Here is the problem with the tale of Van Morrison, his little baby, or, if you prefer the alternative version, the first great scam of 2010. When it was announced on his website that Van, 64, was the proud father of a son called George Ivan Morrison III, news reports were of the game-old-dog variety. Then someone spotted that the mother, Gigi Lee, was not actually married to Van.
There were claims that the singer's website had been hijacked. Someone who said he was a friend of the singer suggested he had never met Gigi Lee. Then it was noted that she was a co-director of several companies with him. Van, being a fully paid-up member of the Celebrity Recluse Club, was unable to comment. Frankly, we need guidance here. We want to feel joy, or anger, or at least a slightly confusing mixture of the two. Nothing quite makes sense, least of all Gigi's reported claim that little George looks the spitting image of his father.

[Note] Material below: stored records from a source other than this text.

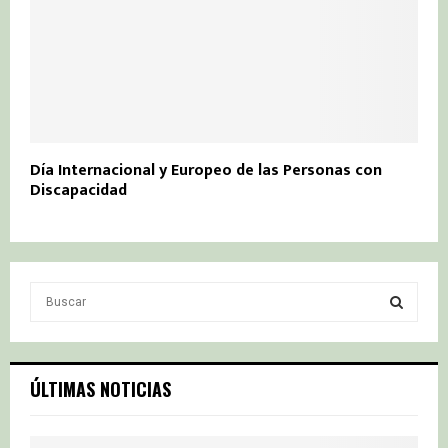
Día Internacional y Europeo de las Personas con
Discapacidad
S
e
a
S
r
c
E
ÚLTIMAS NOTICIAS
h
f
A
o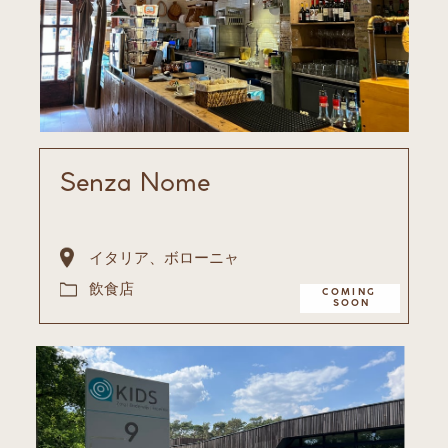
Senza Nome
イタリア、ボローニャ
飲食店
COMING ​
SOON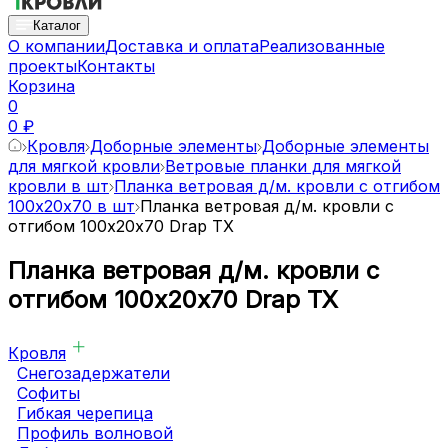
Каталог
О компании
Доставка и оплата
Реализованные
проекты
Контакты
Корзина
0
0 ₽
Кровля
Доборные элементы
Доборные элементы
для мягкой кровли
Ветровые планки для мягкой
кровли в шт
Планка ветровая д/м. кровли с отгибом
100х20х70 в шт
Планка ветровая д/м. кровли с
отгибом 100х20х70 Drap TX
Планка ветровая д/м. кровли с
отгибом 100х20х70 Drap TX
Кровля
Снегозадержатели
Софиты
Гибкая черепица
Профиль волновой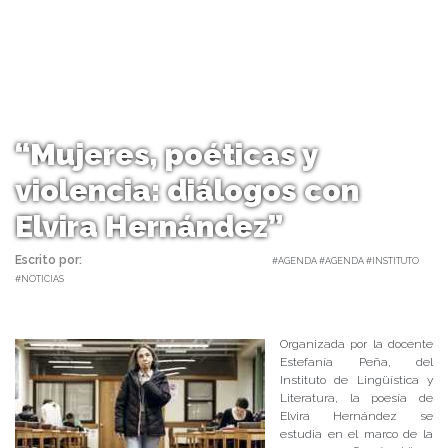
“Mujeres, poéticas y
violencia: diálogos con
Elvira Hernández”
Escrito por:
Carolina Angulo | 14/05/2018 |
#AGENDA #AGENDA #INSTITUTO
#NOTICIAS
Organizada por la docente
Estefanía Peña, del
Instituto de Lingüística y
Literatura, la poesía de
Elvira Hernández se
estudia en el marco de la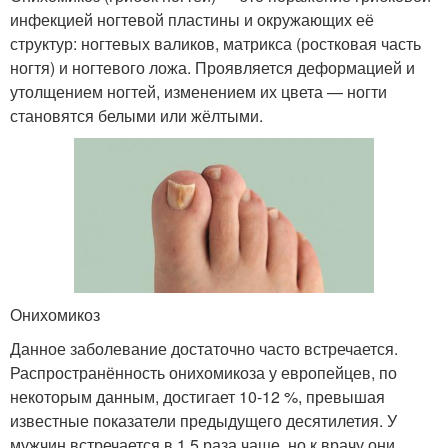
инфекцией ногтевой пластины и окружающих её
структур: ногтевых валиков, матрикса (ростковая часть
ногтя) и ногтевого ложа. Проявляется деформацией и
утолщением ногтей, изменением их цвета — ногти
становятся белыми или жёлтыми.
Онихомикоз
Данное заболевание достаточно часто встречается.
Распространённость онихомикоза у европейцев, по
некоторым данным, достигает 10-12 %, превышая
известные показатели предыдущего десятилетия. У
мужчин встречается в 1,5 раза чаще, но к врачу они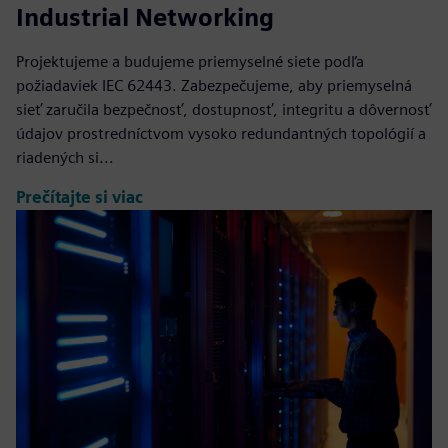
Industrial Networking
Projektujeme a budujeme priemyselné siete podľa
požiadaviek IEC 62443. Zabezpečujeme, aby priemyselná
sieť zaručila bezpečnosť, dostupnosť, integritu a dôvernosť
údajov prostredníctvom vysoko redundantných topológií a
riadených si...
Prečítajte si viac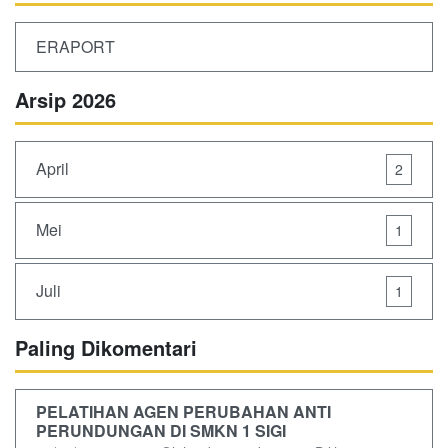
ERAPORT
Arsip 2026
April
2
Mei
1
Juli
1
Paling Dikomentari
PELATIHAN AGEN PERUBAHAN ANTI
PERUNDUNGAN DI SMKN 1 SIGI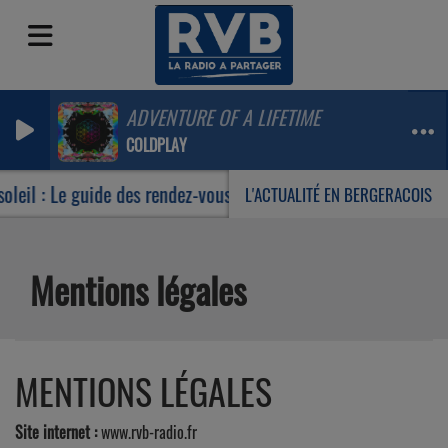
ADVENTURE OF A LIFETIME
COLDPLAY
l : Le guide des rendez-vous incontournables de votre été
L'ACTUALITÉ EN BERGERACOIS
Mentions légales
MENTIONS LÉGALES
Site internet :
www.rvb-radio.fr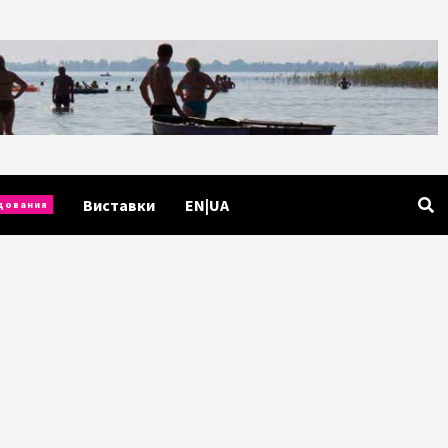
Виставки
EN|UA
дования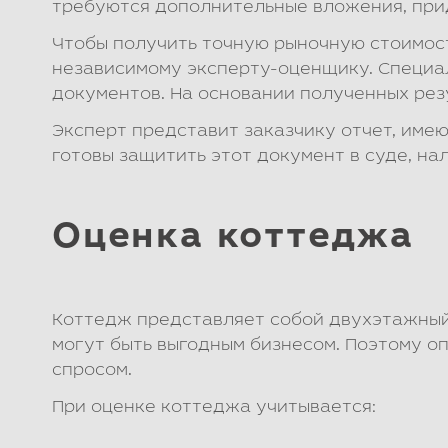
требуются дополнительные вложения, прид
Чтобы получить точную рыночную стоимост
независимому эксперту-оценщику. Специа
документов. На основании полученных рез
Эксперт представит заказчику отчет, им
готовы защитить этот документ в суде, на
Оценка коттеджа
Коттедж представляет собой двухэтажный
могут быть выгодным бизнесом. Поэтому о
спросом.
При оценке коттеджа учитывается: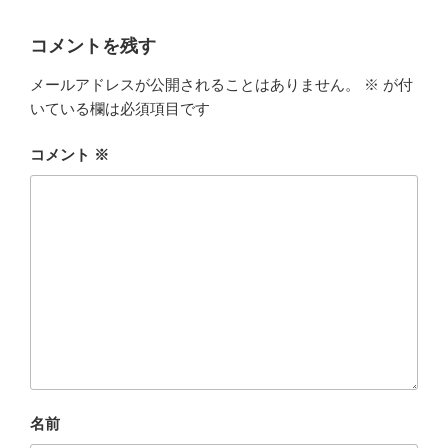
コメントを残す
メールアドレスが公開されることはありません。
※
が付
いている欄は必須項目です
コメント
※
名前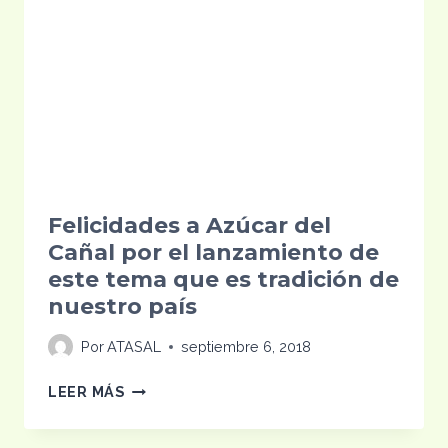
LUNES
Felicidades a Azúcar del
Cañal por el lanzamiento de
este tema que es tradición de
nuestro país
Por
ATASAL
septiembre 6, 2018
FELICIDADES
LEER MÁS
A
AZÚCAR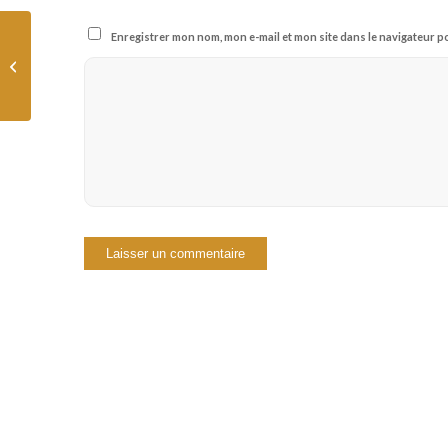
Enregistrer mon nom, mon e-mail et mon site dans le navigateur
Investir en bourse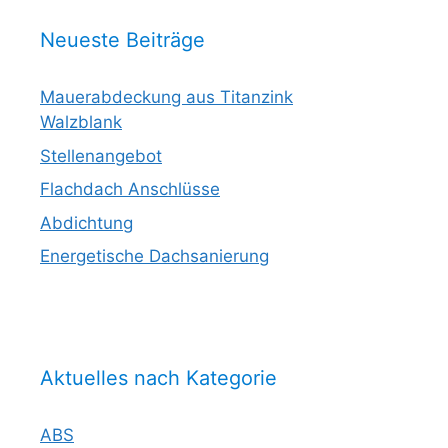
Neueste Beiträge
Mauerabdeckung aus Titanzink
Walzblank
Stellenangebot
Flachdach Anschlüsse
Abdichtung
Energetische Dachsanierung
Aktuelles nach Kategorie
ABS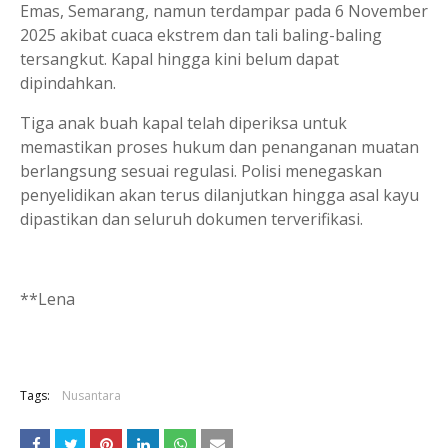
Emas, Semarang, namun terdampar pada 6 November
2025 akibat cuaca ekstrem dan tali baling-baling
tersangkut. Kapal hingga kini belum dapat
dipindahkan.
Tiga anak buah kapal telah diperiksa untuk
memastikan proses hukum dan penanganan muatan
berlangsung sesuai regulasi. Polisi menegaskan
penyelidikan akan terus dilanjutkan hingga asal kayu
dipastikan dan seluruh dokumen terverifikasi.
**Lena
Tags:
Nusantara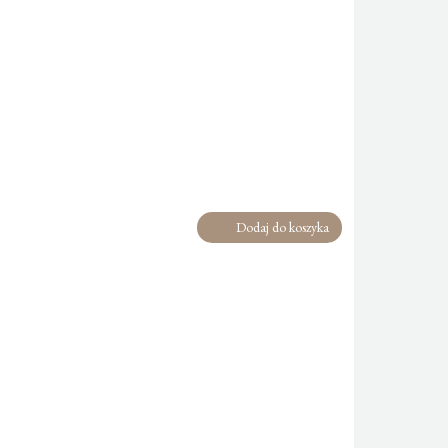
Dodaj do koszyka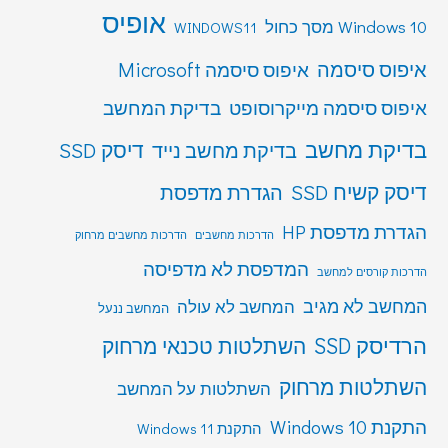
אופיס
Windows 10 מסך כחול
WINDOWS11
איפוס סיסמה
איפוס סיסמה Microsoft
איפוס סיסמה מייקרוסופט
בדיקת המחשב
בדיקת מחשב
דיסק SSD
בדיקת מחשב נייד
דיסק קשיח SSD
הגדרת מדפסת
הגדרת מדפסת HP
הדרכות מחשבים
הדרכות מחשבים מרחוק
המדפסת לא מדפיסה
הדרכות קורסים למחשב
המחשב לא מגיב
המחשב לא עולה
המחשב ננעל
הרדיסק SSD
השתלטות טכנאי מרחוק
השתלטות מרחוק
השתלטות על המחשב
התקנת Windows 10
התקנת Windows 11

All newborn babies, of course, are the spitting image of Van Morrison.
We could learn from seeing the funerals of obese people
Now that scientists in America have recognised that being extremely fat poses a more serious health hazard to Western nations than smoking does, there will doubtless be calls for "obesity kills" stickers to appear on chocolate bars and bottles of fizzy lemonade.
If the Government's obesity tsar (there must be an obesity tsar) is looking for deterrent images along the lines of the photographs of cancer-riddled lungs or throats which appear on cigarette packets, perhaps some shots of a fat person's funeral would do the trick.
More and more cemeteries are obliged to use two plots for their outsize clients, it was reported this week. Britons are stuffing themselves to such an extent that the standard width of a coffin has had to be extended by two inches. The traditional tapered coffin, widest at the shoulders, has now had to give way to a wardrobe-sized rectangle. A more circular design, allowing space for vast, protuberant bellies and buttocks, must surely be on its way.
How odd it is that, while smoking is seen as a great social evil, the strain that obesity puts on the human body, the health service, the national economy and even cemeteries is accepted as an inevitable by-product of modern life.
* A private BBC seminar has reached a blindingly obvious conclusion: viewers are bored by "pre-packaged and predictable" TV. If a programme is not actually a repeat, audiences believe, then it is likely to be a retread based on a tired formula.
There is a connection between the corporation's overpaid middle management and this safety-first pursuit of market trends: risk and creativity are seen as the enemy. Let us hope that this is the year when British television, led by the BBC, becomes less cautious, more reckless, more generally prepared to take a chance in the name of originality.